Review
Copyright ©2014 Baishideng Publishing Group Inc. All rights reserved.
World J Gastroenterol. Oct 14, 2014; 20(38): 13863-13878
Published online Oct 14, 2014. doi: 10.3748/wjg.v20.i38.13863
Inflammatory bowel disease and thromboembolism
Petros Zezos, Georgios Kouklakis, Fred Saibil
Petros Zezos, Georgios Kouklakis, Gastrointestinal Endoscopy Unit, University General Hospital of Alexandroupolis, Democritus University of Thrace, 68100 Alexandroupolis, Greece
Petros Zezos, Fred Saibil, Division of Gastroenterology, Department of Medicine, Sunnybrook Health Sciences Centre, University of Toronto, Toronto, Ontario M4N 3M5, Canada
Author contributions: Zezos P substantial contributions to conception and design, acquisition of data; Zezos P, Kouklakis G and Saibil F analysis and interpretation of data; Zezos P, Kouklakis G and Saibil F drafting the article or revising it critically for important intellectual content; Zezos P, Kouklakis G and Saibil F final approval of the version to be published.
Correspondence to: Petros Zezos, MD, Division of Gastroenterology, Department of Medicine, Sunnybrook Health Sciences Centre, University of Toronto, H52-2075 Bayview Avenue, Toronto, Ontario M4N 3M5, Canada. zezosp13@hotmail.com
Telephone: +1-416-4804727  Fax: +1-416-4805977
Received: February 25, 2014
Revised: May 24, 2014
Accepted: June 26, 2014
Published online: October 14, 2014
Abstract

Patients with inflammatory bowel disease (IBD) have an increased risk of vascular complications. Thromboembolic complications, both venous and arterial, are serious extraintestinal manifestations complicating the course of IBD and can lead to significant morbidity and mortality. Patients with IBD are more prone to thromboembolic complications and IBD per se is a risk factor for thromboembolic disease. Data suggest that thrombosis is a specific feature of IBD that can be involved in both the occurrence of thromboembolic events and the pathogenesis of the disease. The exact etiology for this special association between IBD and thromboembolism is as yet unknown, but it is thought that multiple acquired and inherited factors are interacting and producing the increased tendency for thrombosis in the local intestinal microvasculature, as well as in the systemic circulation. Clinicians’ awareness of the risks, and their ability to promptly diagnose and manage tromboembolic complications are of vital importance. In this review we discuss how thromboembolic disease is related to IBD, specifically focusing on: (1) the epidemiology and clinical features of thromboembolic complications in IBD; (2) the pathophysiology of thrombosis in IBD; and (3) strategies for the prevention and management of thromboembolic complications in IBD patients.
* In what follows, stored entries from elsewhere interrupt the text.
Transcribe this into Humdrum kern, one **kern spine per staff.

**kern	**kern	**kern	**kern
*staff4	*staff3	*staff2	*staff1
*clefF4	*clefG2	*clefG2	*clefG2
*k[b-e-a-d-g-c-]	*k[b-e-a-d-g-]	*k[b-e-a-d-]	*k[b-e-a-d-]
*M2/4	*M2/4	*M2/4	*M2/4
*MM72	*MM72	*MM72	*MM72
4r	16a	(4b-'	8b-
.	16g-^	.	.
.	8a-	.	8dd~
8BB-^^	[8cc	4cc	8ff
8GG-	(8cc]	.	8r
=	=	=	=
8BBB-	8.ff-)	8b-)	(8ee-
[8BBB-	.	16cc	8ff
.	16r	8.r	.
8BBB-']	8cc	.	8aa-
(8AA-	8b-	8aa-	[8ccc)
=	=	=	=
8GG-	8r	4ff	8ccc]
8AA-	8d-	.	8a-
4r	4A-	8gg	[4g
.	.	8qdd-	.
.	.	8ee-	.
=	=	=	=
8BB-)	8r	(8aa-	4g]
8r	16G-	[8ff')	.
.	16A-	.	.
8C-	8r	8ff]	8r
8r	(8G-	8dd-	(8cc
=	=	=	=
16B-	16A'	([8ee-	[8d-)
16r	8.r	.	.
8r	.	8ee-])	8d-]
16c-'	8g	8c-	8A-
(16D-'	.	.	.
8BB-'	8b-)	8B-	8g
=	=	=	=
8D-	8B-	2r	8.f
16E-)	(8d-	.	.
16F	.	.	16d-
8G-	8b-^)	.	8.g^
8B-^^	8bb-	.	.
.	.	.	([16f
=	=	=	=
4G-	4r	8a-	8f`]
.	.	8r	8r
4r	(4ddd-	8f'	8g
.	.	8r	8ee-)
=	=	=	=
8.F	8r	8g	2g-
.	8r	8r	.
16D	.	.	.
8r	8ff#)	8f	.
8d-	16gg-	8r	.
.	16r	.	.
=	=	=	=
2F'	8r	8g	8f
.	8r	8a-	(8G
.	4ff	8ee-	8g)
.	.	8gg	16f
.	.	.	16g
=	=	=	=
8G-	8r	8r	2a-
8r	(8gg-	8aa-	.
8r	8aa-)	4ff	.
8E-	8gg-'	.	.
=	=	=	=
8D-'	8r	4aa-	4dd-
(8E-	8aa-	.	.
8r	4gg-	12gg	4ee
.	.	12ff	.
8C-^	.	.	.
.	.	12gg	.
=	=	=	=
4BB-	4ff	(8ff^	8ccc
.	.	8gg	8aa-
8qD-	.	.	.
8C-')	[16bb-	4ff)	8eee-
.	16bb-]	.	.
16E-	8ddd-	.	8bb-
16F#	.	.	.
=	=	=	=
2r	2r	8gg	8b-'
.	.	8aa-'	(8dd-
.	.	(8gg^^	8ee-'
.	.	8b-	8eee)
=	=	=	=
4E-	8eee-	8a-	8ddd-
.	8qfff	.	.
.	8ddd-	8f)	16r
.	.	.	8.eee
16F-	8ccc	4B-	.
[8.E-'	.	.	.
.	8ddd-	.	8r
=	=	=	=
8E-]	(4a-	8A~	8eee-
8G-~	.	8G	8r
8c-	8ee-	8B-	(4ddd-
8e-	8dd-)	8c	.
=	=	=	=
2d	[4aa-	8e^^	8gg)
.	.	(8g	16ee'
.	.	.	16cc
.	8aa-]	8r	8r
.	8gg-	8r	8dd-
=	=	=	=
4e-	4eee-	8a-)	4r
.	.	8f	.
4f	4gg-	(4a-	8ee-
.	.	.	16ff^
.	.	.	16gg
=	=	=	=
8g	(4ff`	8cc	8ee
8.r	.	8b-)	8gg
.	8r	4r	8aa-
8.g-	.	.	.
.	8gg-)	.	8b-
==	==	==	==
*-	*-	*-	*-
Keywords: Inflammatory bowel disease, Crohn’s disease, Ulcerative colitis, Thrombosis, Thromboembolism, Hypercoagulability, Epidemiology, Endothelial dysfunction, Treatment

Core tip: Thromboembolic complications, both venous and arterial, are serious and challenging complications of inflammatory bowel disease (IBD) and can lead to significant morbidity and mortality. Thrombosis is a specific feature of IBD that can be involved in both the occurrence of thromboembolic events and the pathogenesis of the disease itself. The cause for this association between IBD and thromboembolism is as yet unknown, but multiple acquired and inherited factors have been implicated. Clinicians’ awareness of the risks, and knowledge about the diagnosis and management of thromboembolic complications are of vital importance.